Um ex-aluno de cinema da NYU que estudou com o então membro do corpo docente Martin Scorcese, Vendeu o carro e o Dr. Assistido pelo programa de televisão Joyce Brothers, Godoff começou tarde e só começou sua carreira editorial aos 30 e poucos anos e logo revelou um dom incomum para identificar e cultivar talentos. Como editor iniciante na Random House na década de 1990, ele publicou obras como “Midnight in the Garden of Good and Evil” de John Berendt e Calebe Carr “O Alienista.”
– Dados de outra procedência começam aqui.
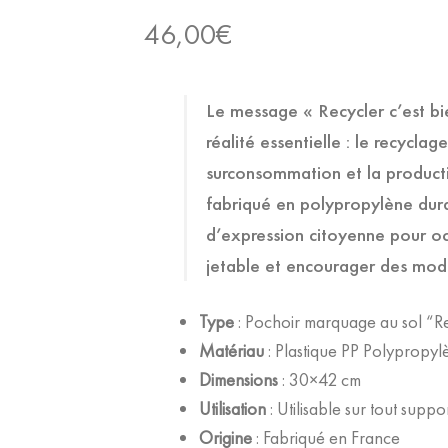
46,00
€
Le message « Recycler c’est bi
réalité essentielle : le recycla
surconsommation et la product
fabriqué en polypropylène durab
d’expression citoyenne pour oc
jetable et encourager des mode
Type
: Pochoir marquage au sol “Rec
Matériau
: Plastique PP Polypropylè
Dimensions
: 30×42 cm
Utilisation
: Utilisable sur tout suppor
Origine
: Fabriqué en France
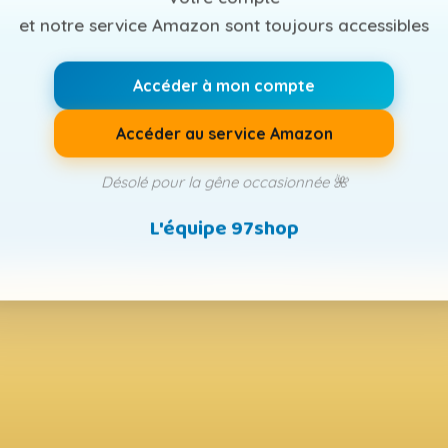
et notre service Amazon sont toujours accessibles
Accéder à mon compte
Accéder au service Amazon
Désolé pour la gêne occasionnée 🌺
L'équipe 97shop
Trabalhou com Salman RushdieEL Doctorow e Arundhati Ray e teve um relacionamento de longa data com Michael Pollan e Ron ChernoOs livros de Jarre Godoff incluem a biografia de George Washington, ganhadora do Prêmio Pulitzer, e a biografia de Hamilton, que serviu de base para o premiado musical teatral.
“Ann me supervisionou com leveza e nunca se perdeu nos detalhes”, escreveu Chernow em um e-mail para a Associated Press.
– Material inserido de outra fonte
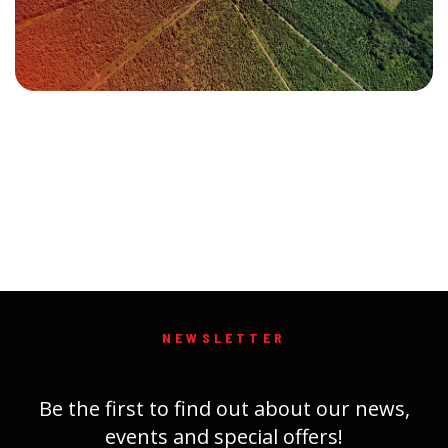
NEWSLETTER
Be the first to find out about our news,
events and special offers!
“Ele não foi menos talentoso na criação de um design para o livro – desde a capa até o papel – com uma aparência completamente consistente com a minha interpretação do personagem”, acrescentou. “Tudo era uma só peça e era realizado através de marketing direto e promoção. Sempre senti que estava nas mãos mais capazes.”
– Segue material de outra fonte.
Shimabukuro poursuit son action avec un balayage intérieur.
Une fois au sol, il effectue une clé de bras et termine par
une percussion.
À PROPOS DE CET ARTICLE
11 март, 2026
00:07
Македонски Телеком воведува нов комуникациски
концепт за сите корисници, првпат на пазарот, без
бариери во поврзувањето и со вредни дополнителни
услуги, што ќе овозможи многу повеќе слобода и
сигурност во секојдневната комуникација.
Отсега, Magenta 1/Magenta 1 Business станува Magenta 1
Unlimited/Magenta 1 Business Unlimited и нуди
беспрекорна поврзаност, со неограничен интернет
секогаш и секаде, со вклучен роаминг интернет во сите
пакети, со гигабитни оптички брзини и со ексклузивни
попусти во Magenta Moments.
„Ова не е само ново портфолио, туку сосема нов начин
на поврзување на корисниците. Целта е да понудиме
Godoff acabou sendo promovido a presidente e editor-chefe da Random House, e seu status era tão elevado que, quando foi forçado a sair em 2003, em meio a uma reestruturação corporativa, sua saída gerou um debate – perene na indústria – sobre o declínio da publicação literária.
Mas a Penguin logo o contratou para liderar o novo selo Penguin Press. Chernow, Pollan e outros escritores foram morar com ele, e ele continuou a publicar best-sellers e favoritos da crítica, incluindo vencedores do Prêmio Pulitzer, como “Ghost Wars”, de Steve Call, e “George F. Kenan”, de John Lewis Gaddis.
Quando a Random House e a Penguin se fundiram na Penguin Random House em 2013, Godoff permaneceu sob o mesmo teto de sua antiga empresa. Até o momento de sua morte, ele moldou o debate público. “A Hymn to Life”, de Pellicott, narra seu casamento conturbado e como ela se tornou uma voz importante contra a violência sexual, enquanto “Young Man in a Rush”, de Newsom, é amplamente visto como um alicerce para uma candidatura presidencial em 2028.
Godoff nasceu na cidade de Nova York em 1949, cresceu em Nova York e na Califórnia e se formou no Bennington College. Ela começou a trabalhar na Simon & Schuster no início dos anos 1980 como assistente de Alice Mayhew, notável editora de Bob Woodward, e de Doris Kearns Goodwin. Depois de atuar como editor-chefe da Atlantic Monthly Press, Godoff ingressou na Random House em 1991.
Seu casamento com Malcolm Drummond terminou em divórcio em 2012. Seus sobreviventes incluem sua parceira, a escritora e fotógrafa Annick LaFarge, e o irmão Peter Godoff.
Godoff nunca foi uma figura fora dos antecessores da Random House, como Bennett Cerf e Harold Evans. Foi considerado por muitos um sério, trabalhador e comprometido, conhecido por dizer “o livro vai ficar”. Mas ele era competitivo e não se importava em virar notícia. Ele pagou US$ 8 milhões pelo próximo romance do autor de “Cold Mountain”, Charles Frazier, que muitos consideraram exorbitante na época, e uma quantia comparável por um livro de memórias do ex-presidente da Federal Rivers, Alan Greenspan.
O autor best-seller Roger Lowenstein, cujos sete livros foram todos publicados pela Godoff, escreveu em um e-mail à AP que era um editor minucioso, mas preciso. Ela se lembrou de um “memorando contundente” dele enquanto preparava o manuscrito de “Formas e meios: Lincoln e seu gabinete e o financiamento da Guerra Civil”, uma história premiada a ser publicada em 2022. Seu rascunho final tinha 90 páginas e ele não conseguia pensar em cortar uma “única palavra lamentável”.
“Ele costuma reservar seus elogios, pelo menos no meu caso, até o processo terminar, muitas vezes em cartas que chegam inesperadamente”, escreveu ele. “Nada foi mais doce do que isso, porque se trabalhou tanto para chegar lá e porque você sabia que ele estava falando sério.”